BMI View: The Reserve Bank of Australia (RBA) lowered its cash rate to 2.75% from 3.00% in its latest monetary policy meeting. Although the central bank hopes to support demand through easier monetary conditions, we maintain our view that the deteriorating employment outlook, fuelled by a downbeat business outlook is likely to discourage households from spending. Moreover, given that we believe that real GDP growth will slow sharply to 2.1% compared to the RBA's estimates of 3.0%, we see growing risks that the central bank could adopt a more aggressive stance and cut rates beyond our forecast of 2.50% by the end of the year.

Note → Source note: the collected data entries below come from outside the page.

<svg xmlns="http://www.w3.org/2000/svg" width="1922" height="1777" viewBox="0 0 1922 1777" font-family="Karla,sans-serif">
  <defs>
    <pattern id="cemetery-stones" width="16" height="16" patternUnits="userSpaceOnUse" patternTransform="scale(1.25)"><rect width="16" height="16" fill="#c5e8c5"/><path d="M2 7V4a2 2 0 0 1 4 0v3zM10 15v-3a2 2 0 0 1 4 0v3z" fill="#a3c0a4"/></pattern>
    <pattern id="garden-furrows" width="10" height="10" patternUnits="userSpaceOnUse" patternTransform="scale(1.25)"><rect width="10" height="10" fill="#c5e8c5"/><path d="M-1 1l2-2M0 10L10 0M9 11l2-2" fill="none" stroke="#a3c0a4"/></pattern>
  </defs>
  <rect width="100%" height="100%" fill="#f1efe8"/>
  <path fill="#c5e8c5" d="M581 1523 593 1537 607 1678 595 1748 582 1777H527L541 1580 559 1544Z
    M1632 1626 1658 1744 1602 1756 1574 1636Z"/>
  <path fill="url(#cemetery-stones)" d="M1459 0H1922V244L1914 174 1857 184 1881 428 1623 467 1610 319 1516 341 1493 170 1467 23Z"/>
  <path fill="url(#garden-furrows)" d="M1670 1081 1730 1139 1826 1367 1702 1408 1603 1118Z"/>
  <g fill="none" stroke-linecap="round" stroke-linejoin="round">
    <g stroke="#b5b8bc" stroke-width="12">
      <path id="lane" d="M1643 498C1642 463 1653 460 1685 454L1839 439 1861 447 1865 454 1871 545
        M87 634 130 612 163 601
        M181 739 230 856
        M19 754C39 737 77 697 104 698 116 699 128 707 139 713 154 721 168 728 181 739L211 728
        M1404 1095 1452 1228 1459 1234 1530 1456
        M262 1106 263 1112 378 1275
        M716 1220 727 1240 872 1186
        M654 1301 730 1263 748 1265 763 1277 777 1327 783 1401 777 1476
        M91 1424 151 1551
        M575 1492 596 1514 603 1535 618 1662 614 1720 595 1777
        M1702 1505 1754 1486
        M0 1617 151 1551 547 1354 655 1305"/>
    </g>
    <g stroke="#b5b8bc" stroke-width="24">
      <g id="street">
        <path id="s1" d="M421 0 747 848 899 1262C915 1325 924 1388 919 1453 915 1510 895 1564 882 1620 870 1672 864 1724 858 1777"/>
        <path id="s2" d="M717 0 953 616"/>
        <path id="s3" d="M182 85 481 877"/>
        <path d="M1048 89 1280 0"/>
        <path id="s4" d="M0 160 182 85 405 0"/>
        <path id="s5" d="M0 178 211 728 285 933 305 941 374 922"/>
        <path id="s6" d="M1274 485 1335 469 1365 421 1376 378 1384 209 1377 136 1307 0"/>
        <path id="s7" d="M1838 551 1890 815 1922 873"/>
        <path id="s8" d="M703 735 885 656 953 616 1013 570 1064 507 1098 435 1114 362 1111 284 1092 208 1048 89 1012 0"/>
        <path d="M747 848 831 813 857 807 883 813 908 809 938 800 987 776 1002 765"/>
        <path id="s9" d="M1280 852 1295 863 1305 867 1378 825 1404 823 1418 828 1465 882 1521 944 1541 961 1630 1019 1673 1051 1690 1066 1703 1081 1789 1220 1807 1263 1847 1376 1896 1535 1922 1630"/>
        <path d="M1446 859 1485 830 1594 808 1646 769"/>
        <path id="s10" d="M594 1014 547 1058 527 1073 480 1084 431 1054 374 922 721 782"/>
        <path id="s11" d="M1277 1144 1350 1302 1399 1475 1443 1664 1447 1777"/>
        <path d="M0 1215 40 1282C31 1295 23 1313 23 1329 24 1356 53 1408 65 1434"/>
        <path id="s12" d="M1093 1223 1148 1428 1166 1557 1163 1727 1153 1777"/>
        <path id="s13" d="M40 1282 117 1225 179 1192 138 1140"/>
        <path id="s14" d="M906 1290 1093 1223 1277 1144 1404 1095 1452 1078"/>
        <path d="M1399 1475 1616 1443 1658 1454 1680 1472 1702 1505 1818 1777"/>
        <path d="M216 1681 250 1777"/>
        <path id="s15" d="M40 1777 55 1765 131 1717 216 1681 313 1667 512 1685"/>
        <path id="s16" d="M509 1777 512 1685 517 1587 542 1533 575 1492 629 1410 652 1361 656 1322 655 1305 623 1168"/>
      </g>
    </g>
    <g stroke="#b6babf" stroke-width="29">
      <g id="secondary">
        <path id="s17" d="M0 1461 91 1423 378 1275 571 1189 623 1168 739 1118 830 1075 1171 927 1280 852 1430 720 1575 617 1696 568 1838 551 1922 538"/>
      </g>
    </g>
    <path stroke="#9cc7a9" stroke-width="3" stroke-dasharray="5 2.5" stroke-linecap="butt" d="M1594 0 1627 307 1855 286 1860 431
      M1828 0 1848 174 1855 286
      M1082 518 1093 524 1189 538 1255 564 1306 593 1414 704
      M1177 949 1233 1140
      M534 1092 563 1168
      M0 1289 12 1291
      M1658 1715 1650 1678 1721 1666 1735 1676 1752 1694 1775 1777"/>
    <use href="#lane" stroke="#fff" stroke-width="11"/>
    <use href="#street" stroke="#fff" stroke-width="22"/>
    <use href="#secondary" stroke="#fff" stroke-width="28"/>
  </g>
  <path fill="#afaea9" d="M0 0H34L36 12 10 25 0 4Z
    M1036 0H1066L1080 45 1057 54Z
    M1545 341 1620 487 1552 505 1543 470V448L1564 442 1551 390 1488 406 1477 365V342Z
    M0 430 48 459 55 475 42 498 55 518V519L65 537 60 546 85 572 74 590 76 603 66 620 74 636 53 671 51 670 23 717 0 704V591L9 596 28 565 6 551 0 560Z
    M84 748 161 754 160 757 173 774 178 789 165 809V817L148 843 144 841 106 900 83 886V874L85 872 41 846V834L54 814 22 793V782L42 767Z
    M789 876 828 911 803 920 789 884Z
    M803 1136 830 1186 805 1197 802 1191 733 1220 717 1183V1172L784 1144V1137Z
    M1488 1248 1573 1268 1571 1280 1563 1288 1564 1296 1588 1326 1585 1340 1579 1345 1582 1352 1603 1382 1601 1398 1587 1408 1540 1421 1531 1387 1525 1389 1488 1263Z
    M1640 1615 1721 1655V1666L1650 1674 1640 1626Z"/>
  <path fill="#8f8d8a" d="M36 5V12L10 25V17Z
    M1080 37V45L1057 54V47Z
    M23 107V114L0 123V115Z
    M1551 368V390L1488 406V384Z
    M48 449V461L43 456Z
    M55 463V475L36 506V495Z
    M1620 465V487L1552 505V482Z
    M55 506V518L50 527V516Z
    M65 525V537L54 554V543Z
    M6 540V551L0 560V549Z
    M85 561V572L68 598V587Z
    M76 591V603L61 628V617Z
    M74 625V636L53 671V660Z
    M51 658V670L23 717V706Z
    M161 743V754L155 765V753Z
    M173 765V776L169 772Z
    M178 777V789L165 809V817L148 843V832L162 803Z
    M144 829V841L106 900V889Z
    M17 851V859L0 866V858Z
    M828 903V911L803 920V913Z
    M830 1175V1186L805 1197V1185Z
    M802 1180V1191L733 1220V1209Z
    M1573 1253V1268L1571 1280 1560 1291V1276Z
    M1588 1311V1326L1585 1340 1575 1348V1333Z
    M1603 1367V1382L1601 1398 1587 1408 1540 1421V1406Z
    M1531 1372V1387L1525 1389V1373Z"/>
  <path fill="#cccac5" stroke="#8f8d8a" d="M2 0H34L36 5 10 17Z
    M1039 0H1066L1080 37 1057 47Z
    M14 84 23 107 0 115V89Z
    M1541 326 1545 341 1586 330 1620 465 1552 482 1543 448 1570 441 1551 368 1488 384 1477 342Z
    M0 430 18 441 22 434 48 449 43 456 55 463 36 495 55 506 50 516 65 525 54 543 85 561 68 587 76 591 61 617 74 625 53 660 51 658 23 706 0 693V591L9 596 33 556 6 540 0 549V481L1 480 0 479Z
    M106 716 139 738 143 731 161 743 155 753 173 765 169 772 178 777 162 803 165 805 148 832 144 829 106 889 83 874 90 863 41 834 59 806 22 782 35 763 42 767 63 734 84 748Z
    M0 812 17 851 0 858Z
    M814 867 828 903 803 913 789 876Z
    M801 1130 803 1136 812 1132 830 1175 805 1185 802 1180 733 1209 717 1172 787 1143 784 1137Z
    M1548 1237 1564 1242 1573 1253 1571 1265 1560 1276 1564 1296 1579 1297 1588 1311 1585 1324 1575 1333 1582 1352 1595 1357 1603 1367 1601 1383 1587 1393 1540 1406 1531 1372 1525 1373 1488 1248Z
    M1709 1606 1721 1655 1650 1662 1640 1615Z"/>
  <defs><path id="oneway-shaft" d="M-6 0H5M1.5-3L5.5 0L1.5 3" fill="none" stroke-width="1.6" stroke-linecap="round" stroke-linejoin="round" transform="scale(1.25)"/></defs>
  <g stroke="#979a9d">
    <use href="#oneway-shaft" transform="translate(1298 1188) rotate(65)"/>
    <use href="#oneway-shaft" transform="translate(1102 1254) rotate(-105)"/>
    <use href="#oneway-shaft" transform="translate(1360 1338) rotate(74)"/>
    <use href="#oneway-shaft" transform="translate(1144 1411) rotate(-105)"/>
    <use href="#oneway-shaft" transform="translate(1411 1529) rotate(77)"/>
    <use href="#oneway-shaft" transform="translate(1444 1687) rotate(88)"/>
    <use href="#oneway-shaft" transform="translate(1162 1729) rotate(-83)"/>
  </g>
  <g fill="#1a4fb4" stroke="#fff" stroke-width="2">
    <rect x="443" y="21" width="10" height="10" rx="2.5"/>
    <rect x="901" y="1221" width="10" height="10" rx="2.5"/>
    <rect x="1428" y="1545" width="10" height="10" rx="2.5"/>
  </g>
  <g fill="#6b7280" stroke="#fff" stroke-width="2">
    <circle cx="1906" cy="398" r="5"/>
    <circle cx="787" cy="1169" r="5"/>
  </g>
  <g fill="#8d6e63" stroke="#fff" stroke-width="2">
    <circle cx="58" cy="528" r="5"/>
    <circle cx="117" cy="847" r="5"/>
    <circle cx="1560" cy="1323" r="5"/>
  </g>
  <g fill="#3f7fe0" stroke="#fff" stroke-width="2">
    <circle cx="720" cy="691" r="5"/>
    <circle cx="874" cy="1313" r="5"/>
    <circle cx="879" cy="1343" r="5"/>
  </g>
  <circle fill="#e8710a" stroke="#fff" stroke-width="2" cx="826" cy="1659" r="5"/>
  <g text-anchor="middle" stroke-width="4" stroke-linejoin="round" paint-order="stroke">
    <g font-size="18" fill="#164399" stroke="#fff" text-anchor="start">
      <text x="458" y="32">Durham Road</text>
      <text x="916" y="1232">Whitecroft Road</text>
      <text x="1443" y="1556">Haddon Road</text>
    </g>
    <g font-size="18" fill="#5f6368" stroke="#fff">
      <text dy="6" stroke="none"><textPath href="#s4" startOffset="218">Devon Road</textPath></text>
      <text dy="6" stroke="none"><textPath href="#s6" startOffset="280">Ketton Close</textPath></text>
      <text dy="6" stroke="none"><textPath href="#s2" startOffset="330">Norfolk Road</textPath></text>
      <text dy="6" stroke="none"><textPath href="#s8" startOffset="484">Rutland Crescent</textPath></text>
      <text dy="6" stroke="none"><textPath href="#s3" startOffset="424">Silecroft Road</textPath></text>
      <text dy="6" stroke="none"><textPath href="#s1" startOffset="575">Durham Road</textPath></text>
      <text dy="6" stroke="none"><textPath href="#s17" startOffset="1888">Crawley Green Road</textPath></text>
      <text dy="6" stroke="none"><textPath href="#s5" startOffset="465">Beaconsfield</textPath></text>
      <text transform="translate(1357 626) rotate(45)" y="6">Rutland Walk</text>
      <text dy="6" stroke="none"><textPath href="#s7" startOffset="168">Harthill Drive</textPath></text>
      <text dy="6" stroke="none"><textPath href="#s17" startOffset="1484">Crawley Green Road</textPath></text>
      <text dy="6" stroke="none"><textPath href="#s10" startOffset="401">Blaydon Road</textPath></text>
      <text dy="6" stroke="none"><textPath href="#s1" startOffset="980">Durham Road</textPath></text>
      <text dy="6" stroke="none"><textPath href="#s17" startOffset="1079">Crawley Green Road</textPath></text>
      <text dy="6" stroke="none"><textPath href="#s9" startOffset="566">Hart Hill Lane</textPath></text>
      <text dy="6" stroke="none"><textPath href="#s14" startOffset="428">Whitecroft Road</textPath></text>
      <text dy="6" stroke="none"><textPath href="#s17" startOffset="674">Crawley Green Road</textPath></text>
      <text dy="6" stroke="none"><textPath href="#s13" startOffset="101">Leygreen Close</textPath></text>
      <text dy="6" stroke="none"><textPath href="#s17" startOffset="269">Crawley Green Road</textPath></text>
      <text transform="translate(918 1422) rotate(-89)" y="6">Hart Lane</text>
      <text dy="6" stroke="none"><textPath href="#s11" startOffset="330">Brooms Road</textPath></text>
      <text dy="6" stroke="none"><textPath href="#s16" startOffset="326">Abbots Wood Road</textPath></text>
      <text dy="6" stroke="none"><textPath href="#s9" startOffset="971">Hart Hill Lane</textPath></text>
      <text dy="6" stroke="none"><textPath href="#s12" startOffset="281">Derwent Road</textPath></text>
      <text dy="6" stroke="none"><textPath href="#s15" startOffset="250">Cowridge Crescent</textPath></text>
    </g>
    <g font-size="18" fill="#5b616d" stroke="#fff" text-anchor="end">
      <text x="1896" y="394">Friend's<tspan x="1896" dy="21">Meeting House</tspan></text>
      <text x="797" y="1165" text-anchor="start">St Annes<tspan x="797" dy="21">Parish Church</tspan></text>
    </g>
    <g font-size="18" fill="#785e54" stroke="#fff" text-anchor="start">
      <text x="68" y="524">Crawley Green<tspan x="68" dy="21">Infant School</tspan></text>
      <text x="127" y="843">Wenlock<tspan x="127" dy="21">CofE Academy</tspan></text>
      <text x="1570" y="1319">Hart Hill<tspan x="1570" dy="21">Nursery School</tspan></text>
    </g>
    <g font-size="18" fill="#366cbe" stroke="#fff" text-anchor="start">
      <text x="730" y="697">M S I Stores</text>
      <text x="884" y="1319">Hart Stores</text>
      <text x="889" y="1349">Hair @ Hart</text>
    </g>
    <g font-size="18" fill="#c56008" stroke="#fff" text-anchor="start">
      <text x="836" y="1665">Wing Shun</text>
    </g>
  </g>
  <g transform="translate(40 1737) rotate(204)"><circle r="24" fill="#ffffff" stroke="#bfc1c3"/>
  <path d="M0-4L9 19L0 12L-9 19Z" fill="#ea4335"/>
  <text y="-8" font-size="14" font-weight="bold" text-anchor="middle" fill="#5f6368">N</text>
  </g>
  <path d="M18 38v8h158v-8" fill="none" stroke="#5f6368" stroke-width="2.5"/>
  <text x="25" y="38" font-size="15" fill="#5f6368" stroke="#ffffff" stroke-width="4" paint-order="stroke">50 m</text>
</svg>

The Reserve Bank of Australia (RBA) cut its policy interest rate by another 25 basis points (bps) in its latest monetary policy meeting, bringing the rate to an all-time low of 2.75% from 3.00%. While we maintain our expectations for the central bank to cut rates by another 25 bps by end-2013, we see that there are growing risks that the central bank will adopt a more aggressive and proactive stance to monetary easing as we believe that real GDP will slow to 2.1% in 2013 from 3.6% in 2012.
|Lower Interest Rates To Provide Little Boost|
|Australia - Housing-Related Credit, % of GDP & % chg y-o-y (RHS)|
Rate Cuts To Prove Insufficient To Boost Households Spending
In line with our expectations for the domestic activity to slow, the economy has begun to show signs of weakness, with retail sales and new car sales in March both declining and missing most observers' estimates. These signs suggest that households are becoming more cautious as they cut back on large expenditure items and discretionary spending, converging with the downbeat outlook of businesses, where we have seen firms reduce their capital expenditures and roll back their hiring plans. Indeed, we believe that the reduced optimism of households has prompted the RBA to cut rates in a bid to reduce rising debt burdens which may have hindered consumption. However, this is unlikely to happen given the lack of improvement in the business outlook, which we believe will lead to further deterioration in the job market and the unemployment rate to rise to 6.0% by the end of 2013 from the 5.5% recorded in March.
We believe that this souring employment outlook will weigh on households' consumption plans, outweighing the attempts by Australian banks to reignite mortgage lending by passing on the reduction in interest rates. Moreover, as we have cautioned previously (see, Tough Times Ahead, What Can Replace The Mining Boom?, May 3) , the shaky fundamentals, of a growing number of investors who are negatively-geared and homes in negative equity, suggest that house prices are unlikely to be sustained at current levels. Indeed, we believe that this plays well into our bearish Australian financials (over the broader index) view, as banking profits are likely to decline as households pay down their debts and as losses on bad debt increase as the unemployment rate rises.
|How Low Will Rates Go?|
|Australia - RBA Cash Rate, %|
Weaker-Than-Expected Economy Could Prompt Even Deeper Cuts
Given that we believe that subsequent economic data from Australia is likely to disappoint, we maintain our outlook for another 25bps cut by end-2013. However, the central bank appears to be increasingly keen, in its latest monetary statement, to undertake further easing should the economy weaken further. Moreover, given that we expect Australia's real GDP to come in much weaker than the RBA's base scenario forecast of 3.0% (our forecast stands at 2.1%), we see growing risks that the RBA could take rates below our forecasted 2.50%. This strengthens our conviction on our bullish Australian 10-Year government bonds over its New Zealand counterpart, and we see room for further upside on this view.